Een partij die het niet eens is met deze uitspraak, kan een hogerberoepschrift sturen naar de Centrale Raad van Beroep waarin wordt uitgelegd waarom deze partij het niet eens is met deze uitspraak. Het hogerberoepschrift moet worden ingediend binnen zes weken na de dag waarop deze uitspraak is verzonden. Kan de indiener de behandeling van het hoger beroep niet afwachten, omdat de zaak spoed heeft, dan kan de indiener de voorzieningenrechter van de Centrale Raad van Beroep vragen om een voorlopige voorziening (een tijdelijke maatregel) te treffen.
BIJLAGE
Op grond van artikel 147, derde lid, van het Algemeen militair ambtenarenreglement (AMAR) beslist de minister of het ongeval waarop een proces-verbaal betrekking heeft, wordt geacht wel of niet in verband te staan met de uitoefening van de dienst, van welke beslissing de militair schriftelijk in kennis wordt gesteld.

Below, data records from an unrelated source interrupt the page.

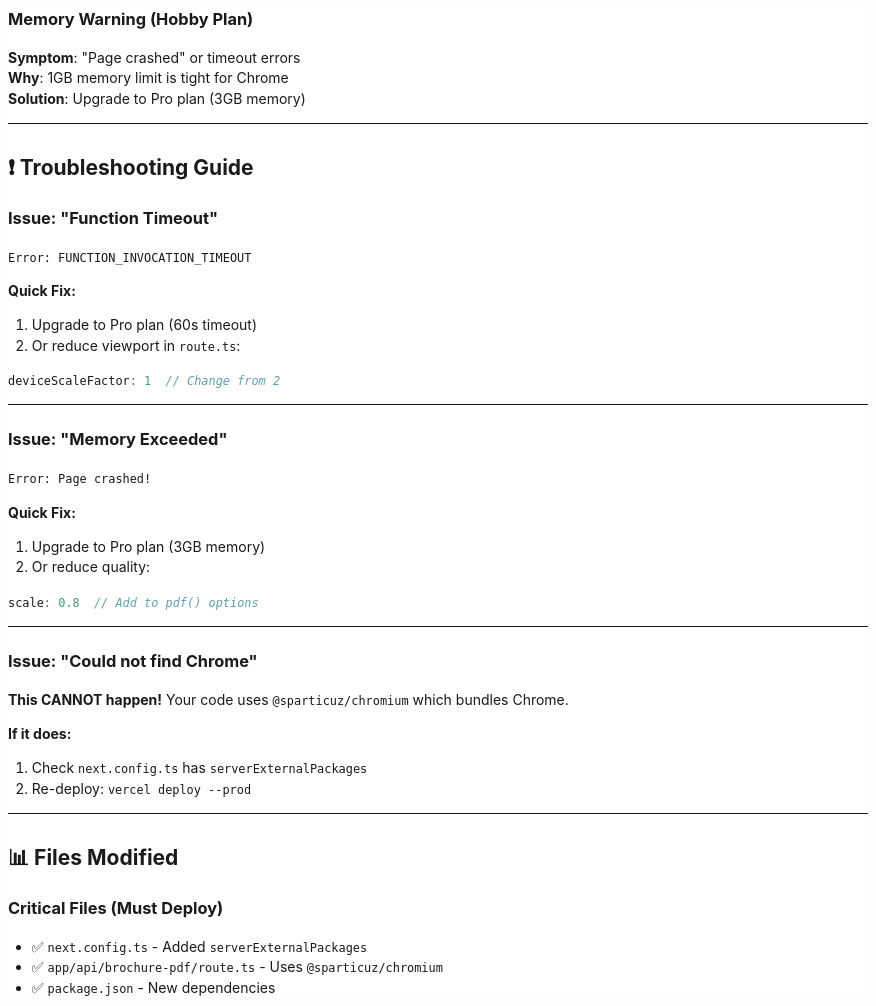 ### Memory Warning (Hobby Plan)
**Symptom**: "Page crashed" or timeout errors  
**Why**: 1GB memory limit is tight for Chrome  
**Solution**: Upgrade to Pro plan (3GB memory)

---

## ❗ Troubleshooting Guide

### Issue: "Function Timeout"
```
Error: FUNCTION_INVOCATION_TIMEOUT
```

**Quick Fix:**
1. Upgrade to Pro plan (60s timeout)
2. Or reduce viewport in `route.ts`:
```typescript
deviceScaleFactor: 1  // Change from 2
```

---

### Issue: "Memory Exceeded"
```
Error: Page crashed!
```

**Quick Fix:**
1. Upgrade to Pro plan (3GB memory)
2. Or reduce quality:
```typescript
scale: 0.8  // Add to pdf() options
```

---

### Issue: "Could not find Chrome"
**This CANNOT happen!** Your code uses `@sparticuz/chromium` which bundles Chrome.

**If it does:**
1. Check `next.config.ts` has `serverExternalPackages`
2. Re-deploy: `vercel deploy --prod`

---

## 📊 Files Modified

### Critical Files (Must Deploy)
- ✅ `next.config.ts` - Added `serverExternalPackages`
- ✅ `app/api/brochure-pdf/route.ts` - Uses `@sparticuz/chromium`
- ✅ `package.json` - New dependencies
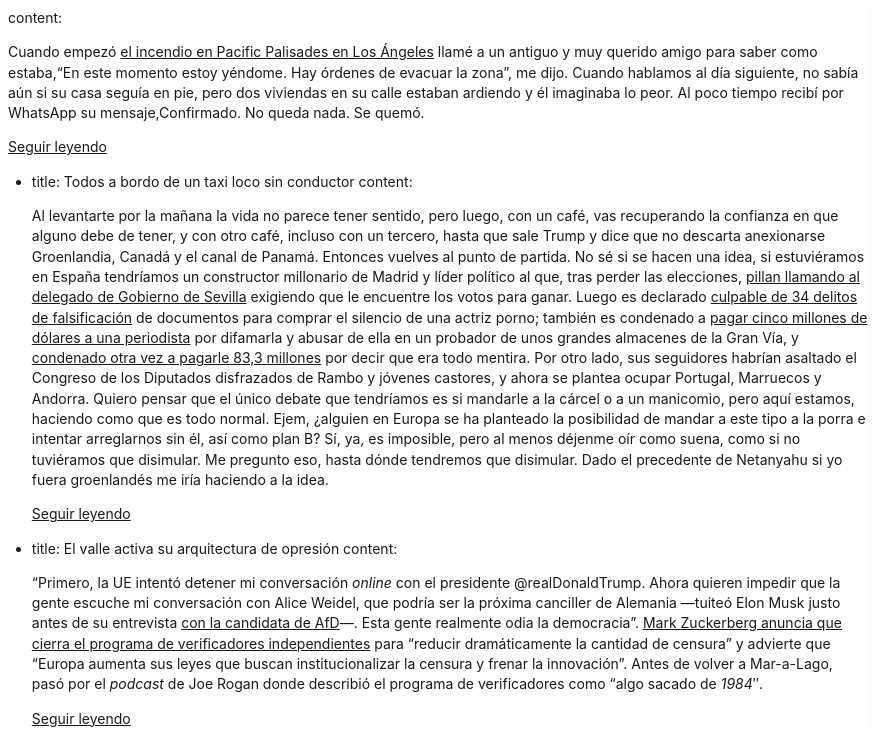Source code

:   content: <div class="tags"><p>Cuando empezó <a href="https://elpais.com/us/2025-01-10/los-incendios-de-los-angeles-arrasan-con-malibu-y-pacific-palisades-en-imagenes.html" target="_blank">el incendio en Pacific Palisades en Los Ángeles</a> llamé a un antiguo y muy querido amigo para saber como estaba,“En este momento estoy yéndome. Hay órdenes de evacuar la zona”, me dijo. Cuando hablamos al día siguiente, no sabía aún si su casa seguía en pie, pero dos viviendas en su calle estaban ardiendo y él imaginaba lo peor. Al poco tiempo recibí por WhatsApp su mensaje,Confirmado. No queda nada. Se quemó.</p><p><a href="https://elpais.com/opinion/2025-01-13/perdidas-irreparables-en-el-incendio-de-los-angeles.html" target="_blank">Seguir leyendo</a></p></div>
  
  

- title: Todos a bordo de un taxi loco sin conductor
  content: <div class="tags"><p>Al levantarte por la mañana la vida no parece tener sentido, pero luego, con un café, vas recuperando la confianza en que alguno debe de tener, y con otro café, incluso con un tercero, hasta que sale Trump y dice que no descarta anexionarse Groenlandia, Canadá y el canal de Panamá. Entonces vuelves al punto de partida. No sé si se hacen una idea, si estuviéramos en España tendríamos un constructor millonario de Madrid y líder político al que, tras perder las elecciones, <a href="https://elpais.com/internacional/elecciones-usa/2021-01-03/trump-presiono-a-un-alto-cargo-de-georgia-para-revertir-los-resultados-electorales-solo-quiero-encontrar-11780-votos.html" target="_blank">pillan llamando al delegado de Gobierno de Sevilla</a> exigiendo que le encuentre los votos para ganar. Luego es declarado <a href="https://elpais.com/internacional/elecciones-usa/2024-05-30/el-jurado-declara-a-donald-trump-culpable-en-el-juicio-por-comprar-el-silencio-de-una-actriz-de-cine-porno.html" target="_blank">culpable de 34 delitos de falsificación</a> de documentos para comprar el silencio de una actriz porno; también es condenado a <a href="https://elpais.com/internacional/2023-05-09/un-jurado-declara-a-trump-culpable-de-abuso-sexual-pero-no-de-violacion-en-la-demanda-de-la-escritora-e-jean-carroll.html" target="_blank">pagar cinco millones de dólares a una periodista</a> por difamarla y abusar de ella en un probador de unos grandes almacenes de la Gran Vía, y <a href="https://elpais.com/internacional/2024-01-26/un-jurado-condena-a-trump-a-pagar-83-millones-de-dolares-por-difamar-a-la-columnista-e-jean-carroll.html" target="_blank">condenado otra vez a pagarle 83,3 millones</a> por decir que era todo mentira. Por otro lado, sus seguidores habrían asaltado el Congreso de los Diputados disfrazados de Rambo y jóvenes castores, y ahora se plantea ocupar Portugal, Marruecos y Andorra. Quiero pensar que el único debate que tendríamos es si mandarle a la cárcel o a un manicomio, pero aquí estamos, haciendo como que es todo normal. Ejem, ¿alguien en Europa se ha planteado la posibilidad de mandar a este tipo a la porra e intentar arreglarnos sin él, así como plan B? Sí, ya, es imposible, pero al menos déjenme oír como suena, como si no tuviéramos que disimular. Me pregunto eso, hasta dónde tendremos que disimular. Dado el precedente de Netanyahu si yo fuera groenlandés me iría haciendo a la idea.</p><p><a href="https://elpais.com/ideas/2025-01-12/todos-a-bordo-de-un-taxi-loco-sin-conductor.html" target="_blank">Seguir leyendo</a></p></div>
  
  

- title: El valle activa su arquitectura de opresión
  content: <div class="tags"><p>“Primero, la UE intentó detener mi conversación <i>online </i>con el presidente @realDonaldTrump. Ahora quieren impedir que la gente escuche mi conversación con Alice Weidel, que podría ser la próxima canciller de Alemania ―tuiteó Elon Musk justo antes de su entrevista <a href="https://elpais.com/internacional/2025-01-09/weidel-candidata-de-la-extrema-derecha-alemana-a-musk-hitler-era-comunista.html" target="_blank">con la candidata de AfD</a>―. Esta gente realmente odia la democracia”. <a href="https://elpais.com/tecnologia/2025-01-07/meta-acaba-con-su-programa-de-verificacion-para-acercarse-a-trump-y-la-red-de-elon-musk.html" target="_blank">Mark Zuckerberg anuncia que cierra el programa de verificadores independientes</a> para “reducir dramáticamente la cantidad de censura” y advierte que “Europa aumenta sus leyes que buscan institucionalizar la censura y frenar la innovación”. Antes de volver a Mar-a-Lago, pasó por el <i>podcast </i>de Joe Rogan donde describió el programa de verificadores como “algo sacado de <i>1984</i>″.</p><p><a href="https://elpais.com/opinion/2025-01-13/el-valle-activa-su-arquitectura-de-opresion.html" target="_blank">Seguir leyendo</a></p></div>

Op grond van artikel 2, eerste lid, van het Besluit aanvullende arbeidsongeschiktheids- en invaliditeitsvoorzieningen militairen (Besluit AO/IV)) wordt voor de toepassing van dit besluit wordt onder arbeidsongeschiktheid met dienstverband verstaan: een arbeidsongeschiktheid ten gevolge van ziekten of gebreken, die in overwegende mate hun oorzaak vinden in de aard van de aan de militair opgedragen werkzaamheden of in de bijzondere omstandigheden, waaronder zij moesten worden verricht, en niet aan zijn schuld of onvoorzichtigheid zijn te wijten.
Op grond van artikel 2, derde lid, van het Besluit wordt voor de toepassing van dit besluit wordt onder invaliditeit met dienstverband verstaan: een invaliditeit van tenminste 10% tengevolge van:
a. verwonding, ziekten of gebreken, welke zijn veroorzaakt door de uitoefening van de militaire dienst in geval van buitengewone of daarmee vergelijkbare omstandigheden;
b. ziekten of gebreken, welke het gevolg zijn van verrichtingen of vermoeienissen aan de uitoefening van de militaire dienst in geval van buitengewone of daarmee vergelijkbare omstandigheden verbonden, dan wel welke tot uiting zijn gekomen onder overwegende invloed van die verrichtingen of vermoeienissen; of
c. ziekten of gebreken, welke zijn ontstaan, tot uiting zijn gekomen of verergerd mede door inwerking van bijzondere, zeer nadelige invloeden, waaraan de beroepsmilitair in verband met de uitoefening van de militaire dienst in geval van buitengewone of daarmee vergelijkbare omstandigheden is blootgesteld geweest;
Op grond van artikel 2, vierde lid, van het Besluit wordt onder uitoefening van de militaire dienst verstaan:
a. de uitvoering van expliciet of impliciet gegeven dienstopdrachten of dienstbevelen;
b. het verrichten van handelingen of activiteiten in het kader van algemene of bijzondere dienstverrichtingen; of
c. activiteiten, die gezien het daaraan verbonden dienstbelang als uitoefening van die dienst aangemerkt kunnen worden.